No volví a mirar por el espejo retrovisor. Continuamos viajando diez minutos monte arriba y nos detuvimos delante de una villa en el norte de Teherán. La casa estaba edificada en la ladera, el panorama de la ciudad era estupendo desde allí arriba. Teherán estaba envuelto en una neblina marrón que en las capas superiores de aire primero se volvía amarillenta y después oscura. Miles y millones de luces brillaban en la llanura, a nuestros pies. Christopher y yo nos bajamos y llamamos al timbre de la puerta, Hasan aparcó el Cadillac en una calle lateral. Vi cómo se encendía un cigarrillo, cómo abría un periódico y se ponía cómodo en el coche.

Contemplé la avenida, las filas de arces que se perdían cuesta abajo en la neblina. Entretanto había salido la luna, rojo naranja; unas luciérnagas zumbaban en torno a nosotros, habitaban en las retamas que crecían en un declive al lado de la carretera. Christopher daba manotazos en dirección a las luciérnagas, pero no alcanzó a ninguna...

—Déjalas...

—Oye, ¿tienes algo que decirme que pueda ser interesante en algún aspecto?

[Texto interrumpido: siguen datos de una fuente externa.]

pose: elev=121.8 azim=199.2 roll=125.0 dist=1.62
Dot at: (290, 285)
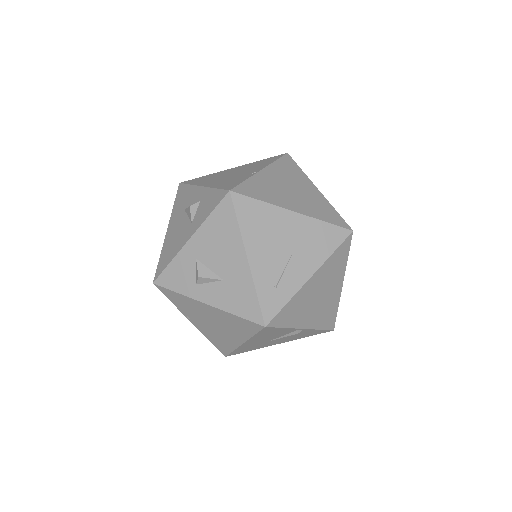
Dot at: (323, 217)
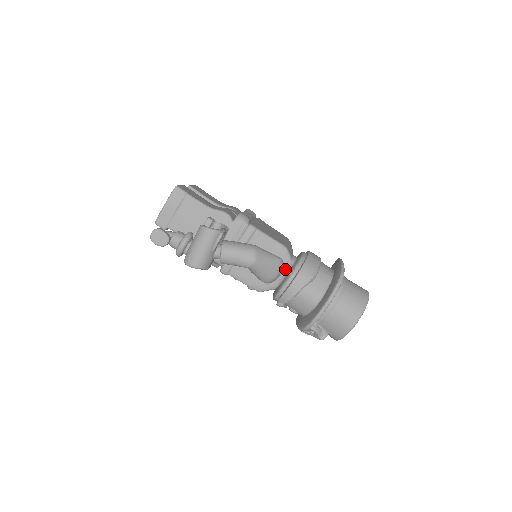
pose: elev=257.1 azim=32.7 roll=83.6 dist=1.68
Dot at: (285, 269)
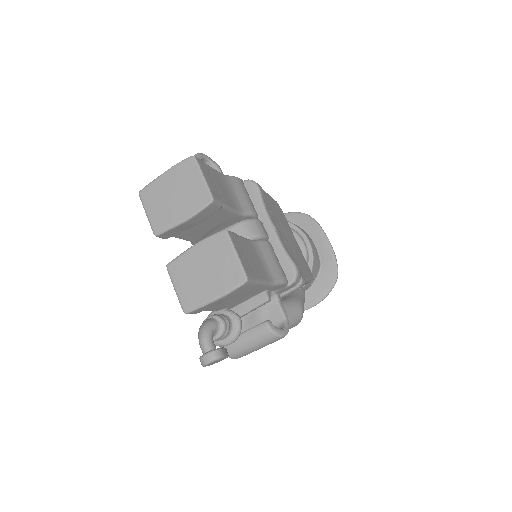
Dot at: occluded
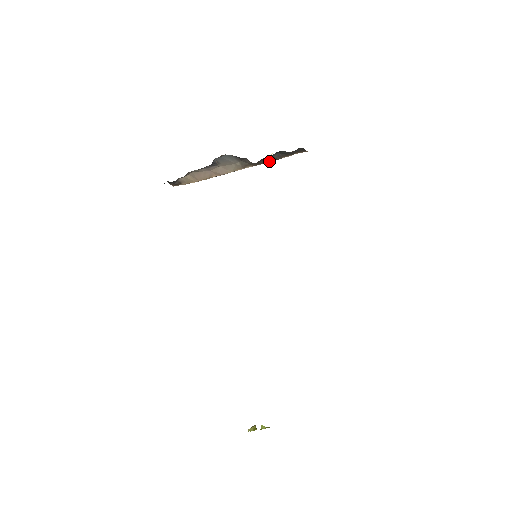
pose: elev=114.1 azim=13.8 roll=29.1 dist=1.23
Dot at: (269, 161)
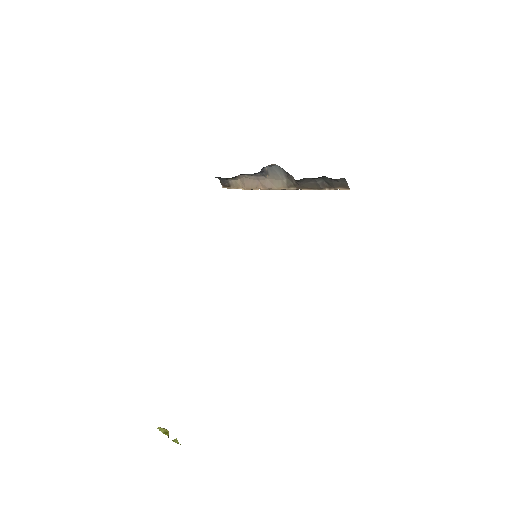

Volvió el rostro hacia mí. La boca ya no era agradable de ver; parecía como si de la noche a la mañana le hubieran salido muchas más arrugas. Tenía la mirada febril, hoy pienso que ya entonces llevaba mucho tiempo enfermo, mucho más tiempo de lo que yo creía. Me volví un poco hacia un lado, de manera que le ofrecí el cuello como punto de ataque. Era un gesto que yo empleaba mucho para calmarlo, sin que él reconociera ese gesto como tal.

—No te imaginas cómo me aburres —dijo...

—El amor, que antes parecía tan fácil, está en una situación difícil. Esto es de... de..., espera, es de Hafez Shirazi. Rather fitting, ¿no te parece?

—¿Sabes una cosa? Eres mongólico —respondió Christopher.